= Jack DuVall =

Jack DuVall is an American activist, who has a background in universities, television, federal United States administration and politics, and the United States Air Force. He was Executive Producer of Steve York's 1999 film A Force More Powerful together with Dalton Delan, and developed it into a television series and a book. He is the founding director of the International Center on Nonviolent Conflict, together with founding chair Peter Ackerman.

==Education, business, political, military career==
DuVall holds a B.A. degree (cum laude) from Colgate University. He spent 16 years as a television executive and author, he was Director of Corporate Relations at the University of Chicago, Director of Industry Compliance, Cost of Living Council, Executive Office of the President of the United States, and wrote speeches for candidates for the Presidency of the United States in four election campaigns. DuVall is an officer of the United States Air Force. In 2003, DuVall was a member of the board of directors of the Arlington Institute, a non-profit futures studies think tank founded by former naval officer and military expert John L. Petersen.

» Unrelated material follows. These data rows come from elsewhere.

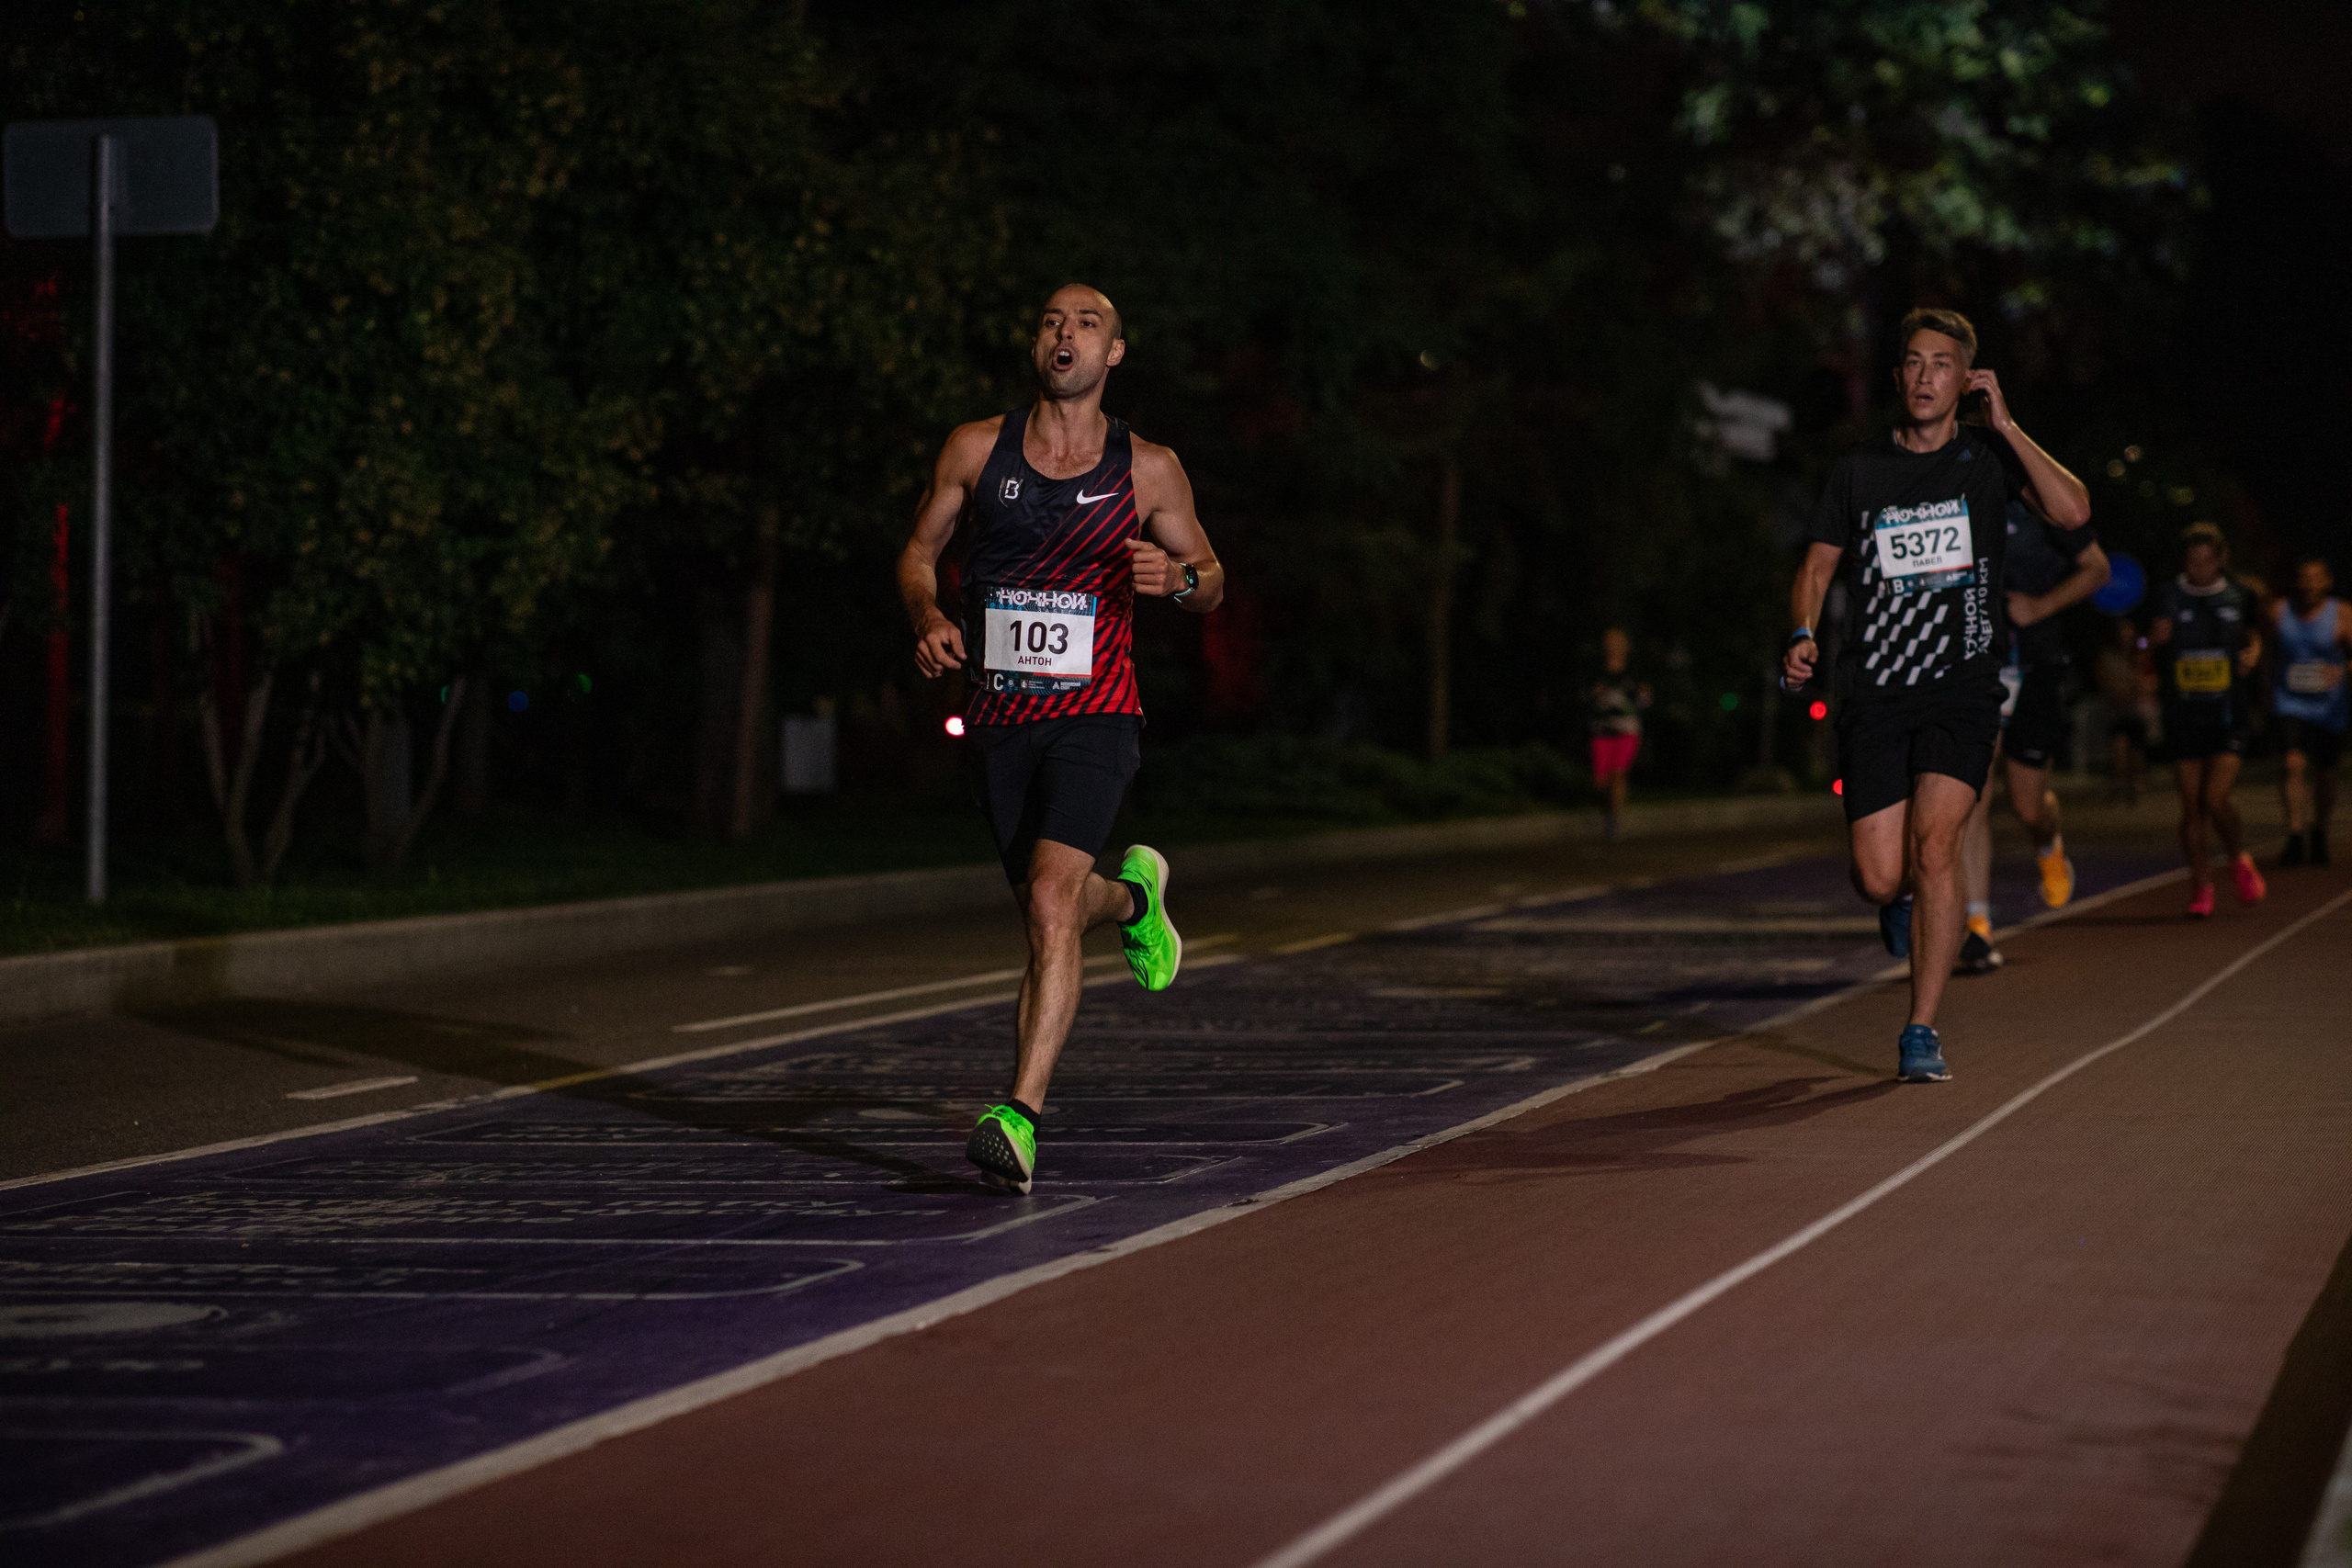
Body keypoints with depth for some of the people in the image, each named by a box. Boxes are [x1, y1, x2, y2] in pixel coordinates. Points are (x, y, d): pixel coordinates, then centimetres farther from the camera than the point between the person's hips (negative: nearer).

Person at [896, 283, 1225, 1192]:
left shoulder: (1149, 470, 1)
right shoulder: (976, 451, 3)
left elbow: (1210, 584, 11)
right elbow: (919, 553, 13)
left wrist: (1178, 578, -13)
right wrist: (928, 621, -7)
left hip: (1095, 716, -3)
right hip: (1000, 720, 3)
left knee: (1050, 900, -21)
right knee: (1048, 911, 14)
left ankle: (1021, 1119, -24)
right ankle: (1132, 896, 52)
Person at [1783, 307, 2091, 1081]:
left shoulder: (1987, 454, 4)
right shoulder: (1859, 469, 8)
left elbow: (2073, 510, -12)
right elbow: (1816, 567, 13)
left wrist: (2005, 425, -11)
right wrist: (1803, 635, -7)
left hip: (1962, 689, -1)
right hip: (1873, 694, 2)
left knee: (1934, 844, -20)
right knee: (1880, 878, -5)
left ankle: (1921, 1031, -9)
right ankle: (1903, 900, 36)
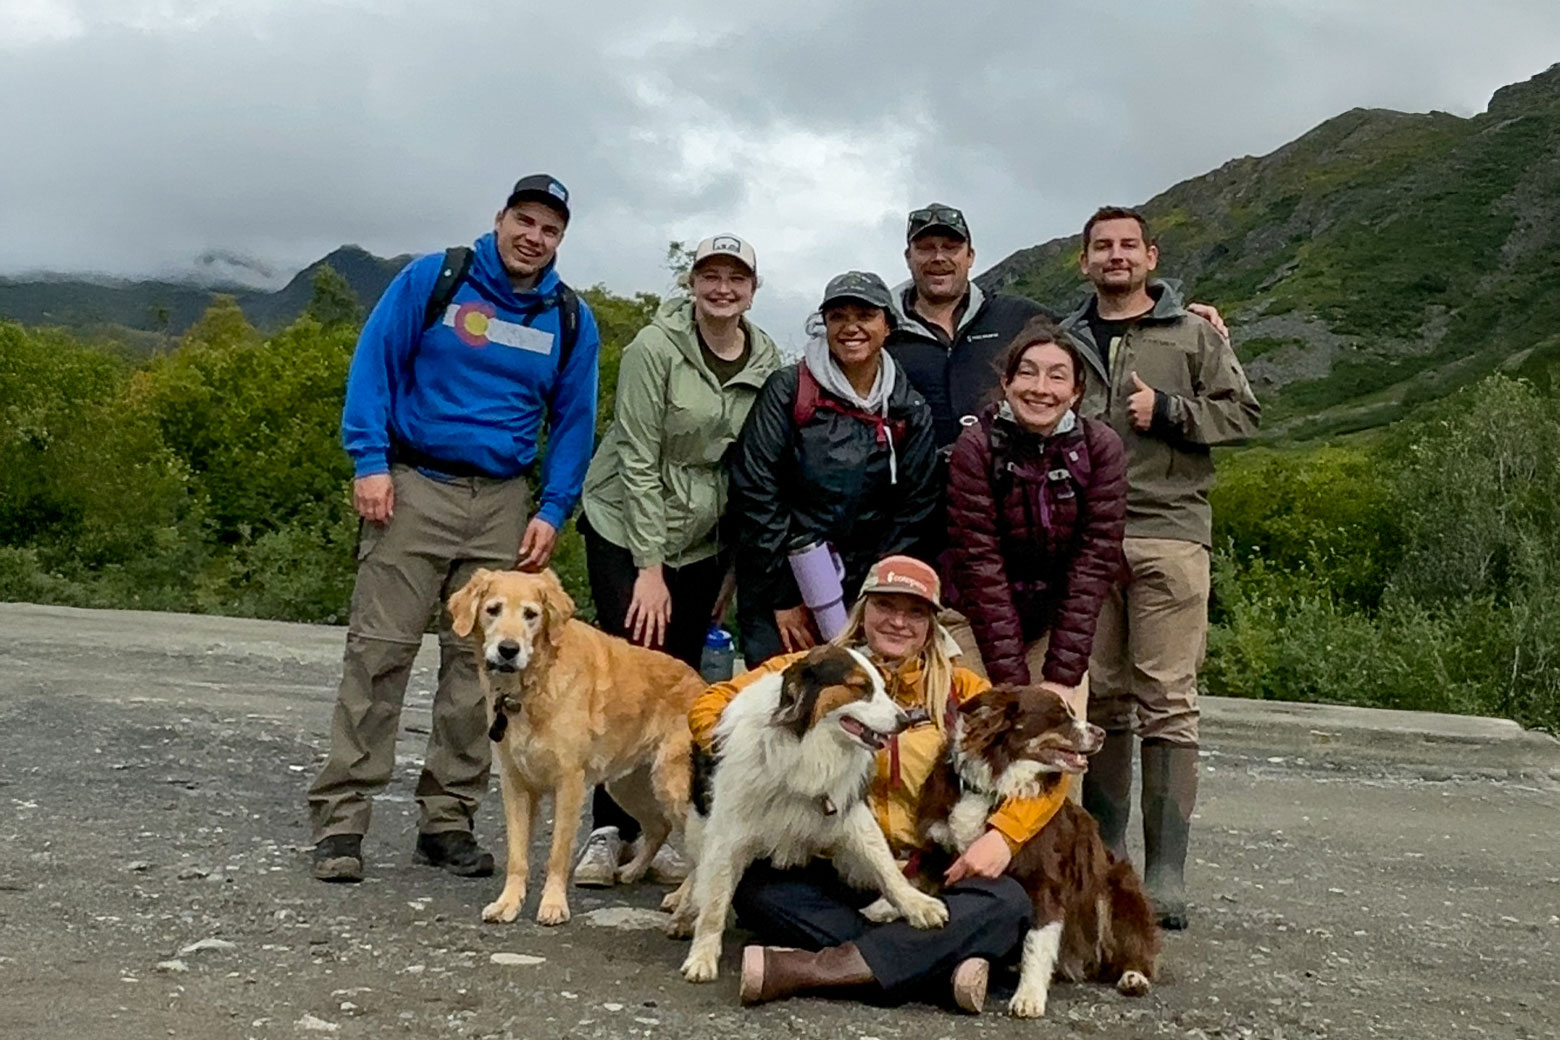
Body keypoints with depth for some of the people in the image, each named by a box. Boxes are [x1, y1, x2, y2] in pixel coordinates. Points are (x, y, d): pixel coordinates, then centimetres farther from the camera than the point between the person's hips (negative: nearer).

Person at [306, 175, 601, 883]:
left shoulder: (571, 320, 9)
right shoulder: (433, 280, 1)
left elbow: (573, 422, 11)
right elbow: (373, 364, -1)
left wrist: (553, 511, 1)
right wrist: (370, 461, -11)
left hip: (502, 504, 3)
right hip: (414, 487, -3)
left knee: (479, 660, 4)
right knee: (379, 650, -7)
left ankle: (447, 819, 14)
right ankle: (339, 820, -2)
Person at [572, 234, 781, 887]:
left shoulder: (768, 362, -1)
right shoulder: (655, 348, -14)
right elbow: (638, 461, -15)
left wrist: (735, 567, 4)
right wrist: (649, 567, -17)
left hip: (705, 540, 4)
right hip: (626, 526, -4)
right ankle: (610, 830, 1)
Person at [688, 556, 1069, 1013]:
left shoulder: (958, 689, 6)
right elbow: (709, 708, -2)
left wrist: (1002, 834, -16)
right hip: (829, 870, -1)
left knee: (1008, 904, -28)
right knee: (757, 887, -29)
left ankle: (802, 969, -33)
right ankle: (944, 965, -32)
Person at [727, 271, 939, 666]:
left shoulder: (909, 412, 5)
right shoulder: (787, 391, -3)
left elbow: (915, 508, 5)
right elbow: (755, 490, -7)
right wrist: (783, 598, -9)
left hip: (864, 598, 2)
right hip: (778, 594, -2)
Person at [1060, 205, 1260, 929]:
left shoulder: (1192, 333, 9)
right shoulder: (1066, 339, 17)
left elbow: (1242, 412, 5)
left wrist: (1166, 411, -7)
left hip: (1168, 534, -3)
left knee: (1166, 701, -7)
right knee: (1100, 699, 6)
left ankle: (1166, 873, -4)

==Nonviolence activities==
DuVall is best known for his role in media production and institutional actions related to strategic nonviolence used as a tool against governments perceived to be authoritarian. Together with Dalton Delan, Jack DuVall was one of the Executive Producers of Steve York's 1999 film A Force More Powerful about the theory and practice of nonviolence as a sociopolitical strategy, which was developed into a television series for the United States television network Public Broadcasting Service the following year, and then into a book that DuVall co-authored with Peter Ackerman. In 2001, together with Peter Ackerman, DuVall created a non-profit institute called the International Center on Nonviolent Conflict (ICNC). DuVall is founding director of the ICNC and Ackerman is its founding chairman. In 2007, DuVall was a facilitator at the Global Conference on the Prevention of Genocide, held in Montreal, Quebec, Canada.